##### Source material #####

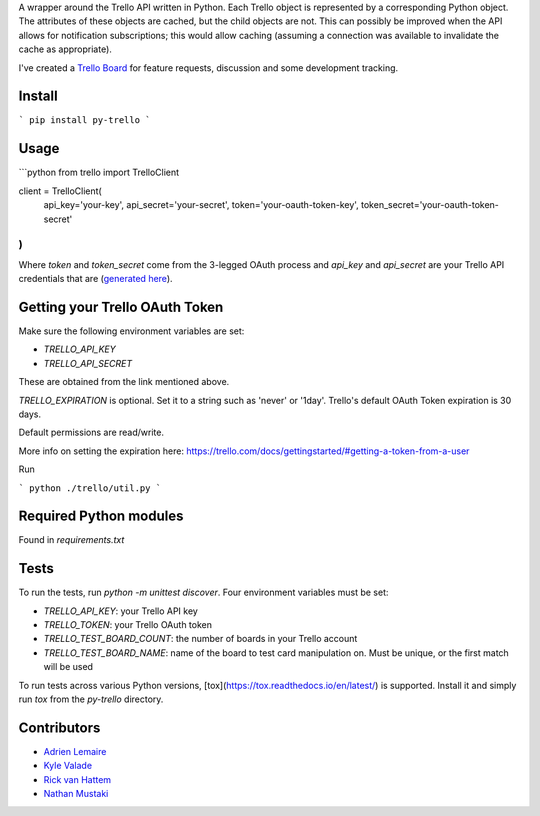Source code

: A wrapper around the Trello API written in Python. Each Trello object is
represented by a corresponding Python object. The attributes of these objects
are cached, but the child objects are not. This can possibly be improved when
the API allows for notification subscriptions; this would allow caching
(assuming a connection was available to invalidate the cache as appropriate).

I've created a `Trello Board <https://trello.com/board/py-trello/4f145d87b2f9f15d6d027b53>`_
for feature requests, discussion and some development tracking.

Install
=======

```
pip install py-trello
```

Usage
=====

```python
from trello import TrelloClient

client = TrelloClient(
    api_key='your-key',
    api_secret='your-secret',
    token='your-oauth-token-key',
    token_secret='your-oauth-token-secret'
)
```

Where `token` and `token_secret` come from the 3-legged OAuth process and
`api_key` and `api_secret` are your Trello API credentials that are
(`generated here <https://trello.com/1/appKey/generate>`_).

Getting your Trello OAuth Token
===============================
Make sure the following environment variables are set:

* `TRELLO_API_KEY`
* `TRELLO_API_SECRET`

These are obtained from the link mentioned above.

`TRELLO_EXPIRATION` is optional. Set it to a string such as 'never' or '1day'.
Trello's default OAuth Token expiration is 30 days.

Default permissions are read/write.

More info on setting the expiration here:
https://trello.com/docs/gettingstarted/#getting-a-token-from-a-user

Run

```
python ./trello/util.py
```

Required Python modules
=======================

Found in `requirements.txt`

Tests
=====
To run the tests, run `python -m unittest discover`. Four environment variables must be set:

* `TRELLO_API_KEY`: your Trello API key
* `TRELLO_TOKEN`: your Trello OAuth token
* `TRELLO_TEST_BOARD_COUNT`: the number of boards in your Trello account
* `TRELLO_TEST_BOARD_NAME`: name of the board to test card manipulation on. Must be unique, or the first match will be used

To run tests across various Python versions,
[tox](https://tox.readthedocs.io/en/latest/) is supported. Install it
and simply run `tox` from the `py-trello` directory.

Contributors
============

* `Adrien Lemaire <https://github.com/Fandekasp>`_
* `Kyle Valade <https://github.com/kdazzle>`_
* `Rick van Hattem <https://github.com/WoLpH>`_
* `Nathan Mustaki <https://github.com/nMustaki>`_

#####

*Instructions to follow*. Lines holding "objects": copy each one from the records above.

*Response to the exercise*.
represented by a corresponding Python object. The attributes of these objects
are cached, but the child objects are not. This can possibly be improved when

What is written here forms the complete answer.